◆ **WHAT TO WORK ON**:
A) From the report on childhood obesity in France, reproduce the passage that begins at the words "Researchers say they" and stops after "schools since 2005.", substituting "snack dispensers" for "vending machines".
B) Using the report on childhood obesity in France, answer these questions, each on its own line:
(i) Since what year have vending machines been banned in French schools?
(ii) What age group did Castetbon's group examine?
(iii) According to the EU, about how many more children become obese every year?

SOURCE PASSAGE section start

French measures to fight childhood obesity working?
New studies show that childhood obesity in France is stabilising as compared to the general increasing trend in Europe.15 May 2008
GENEVA - Childhood obesity may be levelling in France in contrast to the general trend in Europe where more youngsters are growing fat, according to two new studies presented Thursday.
Researchers say they are yet unable to link changes in public health policies to the stabilising trend, but stress that an increased awareness of the obesity problem may have had some impact.
However, the studies presented at the European Congress on Obesity in Geneva also show that children from poorer socio-economic backgrounds are more prone to fat.
France has moved to introduce measures to combat childhood fat, with vending machines banned in schools since 2005.
In latest measures unveiled, Health Minister Roselyne Bachelot in February called for the advertising of certain foods to be stopped voluntarily from children's television programming.
She had warned that if companies do not take voluntary action to remove such advertising, laws will be proposed.
"Public health policy has changed a lot in France since 2000, but we cannot prove that the stabilisation is due to these interventions.
"There has been an increased awareness of the issue of obesity in children and it's possible that this general awareness has had some impact," said Katia Castetbon, who heads the nutritional epidemiology and surveillance unit at the French National Institute for Health Surveillance.
Castetbon's group looked at the prevalence of obesity among seven to nine-year-olds in 2000 and 2007, and found that there was little change in the rates in seven years.
In the second survey by the French Food Safety Agency's dietary unit, results for 2006-2007 were compared with 1998-1999 and found not to show significant deviation.
However, the survey found that overweight rates were 2.5 to three times higher in children from the lowest socio-economic group than those from the highest level.
Castetbon's study also garnered similar findings.
"That indicates that more work needs to be done to adapt the approaches to address the needs of these children so that the gap can be narrowed," she said.
The EU said in 2007 that an estimated three million Europeans are obese, with about 85,000 more children becoming obese every year.

SOURCE PASSAGE section end
RECORD EXTRACTS section start

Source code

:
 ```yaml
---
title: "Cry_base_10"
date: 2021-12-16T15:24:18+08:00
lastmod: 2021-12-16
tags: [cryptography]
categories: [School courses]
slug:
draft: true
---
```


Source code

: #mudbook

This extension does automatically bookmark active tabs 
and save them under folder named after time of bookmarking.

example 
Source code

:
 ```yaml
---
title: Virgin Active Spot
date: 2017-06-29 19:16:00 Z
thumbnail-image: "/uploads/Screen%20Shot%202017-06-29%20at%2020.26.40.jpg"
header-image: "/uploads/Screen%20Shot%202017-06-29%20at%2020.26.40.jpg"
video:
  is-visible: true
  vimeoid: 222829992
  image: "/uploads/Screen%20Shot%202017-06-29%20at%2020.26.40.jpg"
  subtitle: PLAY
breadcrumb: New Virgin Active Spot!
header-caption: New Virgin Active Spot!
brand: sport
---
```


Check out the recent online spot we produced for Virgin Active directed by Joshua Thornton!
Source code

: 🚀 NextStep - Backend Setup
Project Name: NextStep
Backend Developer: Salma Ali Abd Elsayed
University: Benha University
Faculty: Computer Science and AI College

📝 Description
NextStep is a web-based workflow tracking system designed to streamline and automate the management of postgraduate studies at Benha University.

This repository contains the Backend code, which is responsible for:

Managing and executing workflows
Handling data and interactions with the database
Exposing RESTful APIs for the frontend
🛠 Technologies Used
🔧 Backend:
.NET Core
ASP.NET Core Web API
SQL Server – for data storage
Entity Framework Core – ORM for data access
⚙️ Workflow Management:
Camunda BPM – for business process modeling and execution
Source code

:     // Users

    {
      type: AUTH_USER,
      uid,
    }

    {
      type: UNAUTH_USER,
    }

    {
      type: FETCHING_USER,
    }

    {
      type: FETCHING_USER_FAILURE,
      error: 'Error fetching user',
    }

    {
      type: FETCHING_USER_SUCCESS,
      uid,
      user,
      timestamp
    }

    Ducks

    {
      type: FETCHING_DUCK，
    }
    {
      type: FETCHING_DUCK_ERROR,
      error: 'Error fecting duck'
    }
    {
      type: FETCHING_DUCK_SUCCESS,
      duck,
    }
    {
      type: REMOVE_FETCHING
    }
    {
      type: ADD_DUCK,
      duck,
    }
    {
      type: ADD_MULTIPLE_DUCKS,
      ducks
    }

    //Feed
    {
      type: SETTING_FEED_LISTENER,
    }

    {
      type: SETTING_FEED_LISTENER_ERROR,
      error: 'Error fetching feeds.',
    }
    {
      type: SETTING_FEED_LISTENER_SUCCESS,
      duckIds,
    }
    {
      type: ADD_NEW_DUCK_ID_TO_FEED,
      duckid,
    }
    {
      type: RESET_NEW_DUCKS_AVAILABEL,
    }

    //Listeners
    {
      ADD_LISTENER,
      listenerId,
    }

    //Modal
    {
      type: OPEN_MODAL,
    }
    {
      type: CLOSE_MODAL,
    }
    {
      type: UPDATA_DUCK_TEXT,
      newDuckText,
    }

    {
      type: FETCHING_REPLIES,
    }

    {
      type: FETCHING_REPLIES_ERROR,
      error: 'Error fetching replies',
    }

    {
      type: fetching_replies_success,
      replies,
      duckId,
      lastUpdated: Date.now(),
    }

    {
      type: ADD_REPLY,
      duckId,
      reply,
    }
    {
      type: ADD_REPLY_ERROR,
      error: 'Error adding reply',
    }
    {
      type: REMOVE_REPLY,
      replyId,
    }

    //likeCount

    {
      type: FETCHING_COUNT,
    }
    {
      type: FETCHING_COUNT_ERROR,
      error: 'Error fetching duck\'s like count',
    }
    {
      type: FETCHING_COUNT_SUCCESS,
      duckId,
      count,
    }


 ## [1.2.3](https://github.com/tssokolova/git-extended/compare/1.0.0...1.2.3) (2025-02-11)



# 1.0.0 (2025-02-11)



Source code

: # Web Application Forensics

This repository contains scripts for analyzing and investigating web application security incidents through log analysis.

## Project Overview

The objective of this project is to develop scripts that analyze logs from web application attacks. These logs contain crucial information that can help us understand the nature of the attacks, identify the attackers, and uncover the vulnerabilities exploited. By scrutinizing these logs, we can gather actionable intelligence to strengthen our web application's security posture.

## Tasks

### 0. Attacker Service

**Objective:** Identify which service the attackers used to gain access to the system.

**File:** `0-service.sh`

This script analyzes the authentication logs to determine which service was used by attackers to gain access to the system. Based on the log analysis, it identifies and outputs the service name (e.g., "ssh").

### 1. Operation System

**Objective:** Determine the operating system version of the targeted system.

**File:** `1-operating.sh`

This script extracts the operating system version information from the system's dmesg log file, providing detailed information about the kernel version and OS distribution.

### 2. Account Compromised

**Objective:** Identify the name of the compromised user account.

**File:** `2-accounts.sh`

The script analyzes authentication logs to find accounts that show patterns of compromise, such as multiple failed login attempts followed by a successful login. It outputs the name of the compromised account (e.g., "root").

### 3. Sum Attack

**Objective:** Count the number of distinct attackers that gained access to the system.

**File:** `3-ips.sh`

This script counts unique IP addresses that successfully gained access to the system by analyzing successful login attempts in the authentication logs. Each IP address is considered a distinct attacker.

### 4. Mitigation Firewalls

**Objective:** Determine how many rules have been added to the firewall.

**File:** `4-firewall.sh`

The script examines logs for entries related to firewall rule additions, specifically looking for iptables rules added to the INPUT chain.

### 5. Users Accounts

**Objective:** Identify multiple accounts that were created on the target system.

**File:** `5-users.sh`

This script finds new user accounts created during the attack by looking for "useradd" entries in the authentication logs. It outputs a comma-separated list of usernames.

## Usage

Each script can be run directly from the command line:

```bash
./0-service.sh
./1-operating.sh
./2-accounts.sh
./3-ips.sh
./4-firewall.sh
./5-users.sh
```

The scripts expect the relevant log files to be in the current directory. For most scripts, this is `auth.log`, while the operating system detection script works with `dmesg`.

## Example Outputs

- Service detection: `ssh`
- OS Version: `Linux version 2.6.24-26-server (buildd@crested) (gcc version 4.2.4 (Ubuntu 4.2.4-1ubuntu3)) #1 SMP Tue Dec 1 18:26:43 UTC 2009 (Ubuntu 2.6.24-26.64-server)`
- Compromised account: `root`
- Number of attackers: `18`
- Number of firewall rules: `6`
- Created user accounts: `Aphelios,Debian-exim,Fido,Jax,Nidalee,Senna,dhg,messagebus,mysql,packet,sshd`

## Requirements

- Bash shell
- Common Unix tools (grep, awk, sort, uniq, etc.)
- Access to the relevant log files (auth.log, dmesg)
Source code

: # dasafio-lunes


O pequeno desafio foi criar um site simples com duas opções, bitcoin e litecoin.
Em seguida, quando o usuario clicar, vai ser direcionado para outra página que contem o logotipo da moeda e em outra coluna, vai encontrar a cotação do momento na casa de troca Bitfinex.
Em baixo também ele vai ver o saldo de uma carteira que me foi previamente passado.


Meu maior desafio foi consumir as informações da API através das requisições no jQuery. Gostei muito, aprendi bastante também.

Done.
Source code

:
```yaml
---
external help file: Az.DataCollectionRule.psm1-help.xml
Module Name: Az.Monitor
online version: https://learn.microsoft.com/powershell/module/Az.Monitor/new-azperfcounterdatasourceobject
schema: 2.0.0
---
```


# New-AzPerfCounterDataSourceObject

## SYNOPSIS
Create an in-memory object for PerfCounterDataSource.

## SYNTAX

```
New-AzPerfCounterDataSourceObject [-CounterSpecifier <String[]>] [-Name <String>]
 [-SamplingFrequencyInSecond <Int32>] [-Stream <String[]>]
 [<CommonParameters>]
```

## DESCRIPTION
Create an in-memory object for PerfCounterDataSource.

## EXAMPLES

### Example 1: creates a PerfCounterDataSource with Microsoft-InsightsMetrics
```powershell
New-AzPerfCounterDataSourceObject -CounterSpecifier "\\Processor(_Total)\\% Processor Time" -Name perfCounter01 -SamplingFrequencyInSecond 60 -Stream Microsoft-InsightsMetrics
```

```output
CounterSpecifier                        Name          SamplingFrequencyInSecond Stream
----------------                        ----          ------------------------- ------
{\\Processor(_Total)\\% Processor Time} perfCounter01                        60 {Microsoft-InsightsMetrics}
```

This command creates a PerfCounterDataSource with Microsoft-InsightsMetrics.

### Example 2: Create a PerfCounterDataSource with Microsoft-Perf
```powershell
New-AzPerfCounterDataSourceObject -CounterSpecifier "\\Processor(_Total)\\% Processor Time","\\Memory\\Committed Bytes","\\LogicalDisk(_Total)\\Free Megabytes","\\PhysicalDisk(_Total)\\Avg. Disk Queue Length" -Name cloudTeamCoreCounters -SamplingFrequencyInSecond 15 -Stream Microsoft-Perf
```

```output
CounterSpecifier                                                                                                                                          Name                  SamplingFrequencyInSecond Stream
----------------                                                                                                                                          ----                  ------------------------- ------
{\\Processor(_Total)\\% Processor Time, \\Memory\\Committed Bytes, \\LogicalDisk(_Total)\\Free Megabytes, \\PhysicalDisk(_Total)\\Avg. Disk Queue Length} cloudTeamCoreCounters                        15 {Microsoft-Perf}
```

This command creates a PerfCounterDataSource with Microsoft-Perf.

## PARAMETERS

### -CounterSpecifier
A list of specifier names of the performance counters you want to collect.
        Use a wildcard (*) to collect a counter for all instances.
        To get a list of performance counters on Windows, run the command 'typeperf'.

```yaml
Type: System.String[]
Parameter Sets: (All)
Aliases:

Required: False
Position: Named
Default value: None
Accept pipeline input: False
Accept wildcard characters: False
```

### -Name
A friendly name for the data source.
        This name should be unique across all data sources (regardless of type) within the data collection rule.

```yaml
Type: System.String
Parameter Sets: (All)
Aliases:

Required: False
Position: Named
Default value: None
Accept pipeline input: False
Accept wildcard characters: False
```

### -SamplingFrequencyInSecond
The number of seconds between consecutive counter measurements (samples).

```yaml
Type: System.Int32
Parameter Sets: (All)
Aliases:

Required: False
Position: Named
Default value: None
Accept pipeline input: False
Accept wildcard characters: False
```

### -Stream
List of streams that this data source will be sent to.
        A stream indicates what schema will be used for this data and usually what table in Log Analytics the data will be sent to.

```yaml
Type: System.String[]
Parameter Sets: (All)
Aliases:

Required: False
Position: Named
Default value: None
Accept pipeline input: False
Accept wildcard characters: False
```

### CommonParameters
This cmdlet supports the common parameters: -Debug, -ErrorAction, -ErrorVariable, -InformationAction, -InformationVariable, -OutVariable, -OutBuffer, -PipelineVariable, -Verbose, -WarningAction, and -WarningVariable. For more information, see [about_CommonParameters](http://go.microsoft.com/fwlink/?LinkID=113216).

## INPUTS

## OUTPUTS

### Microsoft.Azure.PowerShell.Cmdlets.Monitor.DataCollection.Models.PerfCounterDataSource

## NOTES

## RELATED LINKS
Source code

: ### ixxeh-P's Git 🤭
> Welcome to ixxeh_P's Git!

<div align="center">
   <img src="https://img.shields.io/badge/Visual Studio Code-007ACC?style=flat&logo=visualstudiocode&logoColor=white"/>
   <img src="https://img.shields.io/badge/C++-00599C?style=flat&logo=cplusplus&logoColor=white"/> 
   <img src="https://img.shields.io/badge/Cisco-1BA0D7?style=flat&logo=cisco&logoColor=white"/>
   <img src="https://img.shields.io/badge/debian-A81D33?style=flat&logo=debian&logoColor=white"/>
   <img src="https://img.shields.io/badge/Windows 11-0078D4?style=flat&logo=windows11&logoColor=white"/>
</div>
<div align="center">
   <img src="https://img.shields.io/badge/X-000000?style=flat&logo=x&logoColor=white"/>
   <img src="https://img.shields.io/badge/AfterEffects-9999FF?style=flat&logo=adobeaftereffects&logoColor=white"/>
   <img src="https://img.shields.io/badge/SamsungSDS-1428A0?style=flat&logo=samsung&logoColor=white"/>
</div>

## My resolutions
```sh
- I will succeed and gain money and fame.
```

RECORD EXTRACTS section end

◆ **TASK RESULTS**:
A)
Researchers say they are yet unable to link changes in public health policies to the stabilising trend, but stress that an increased awareness of the obesity problem may have had some impact.
However, the studies presented at the European Congress on Obesity in Geneva also show that children from poorer socio-economic backgrounds are more prone to fat.
France has moved to introduce measures to combat childhood fat, with snack dispensers banned in schools since 2005.

B)
(i) 2005
(ii) Seven to nine-year-olds
(iii) About 85,000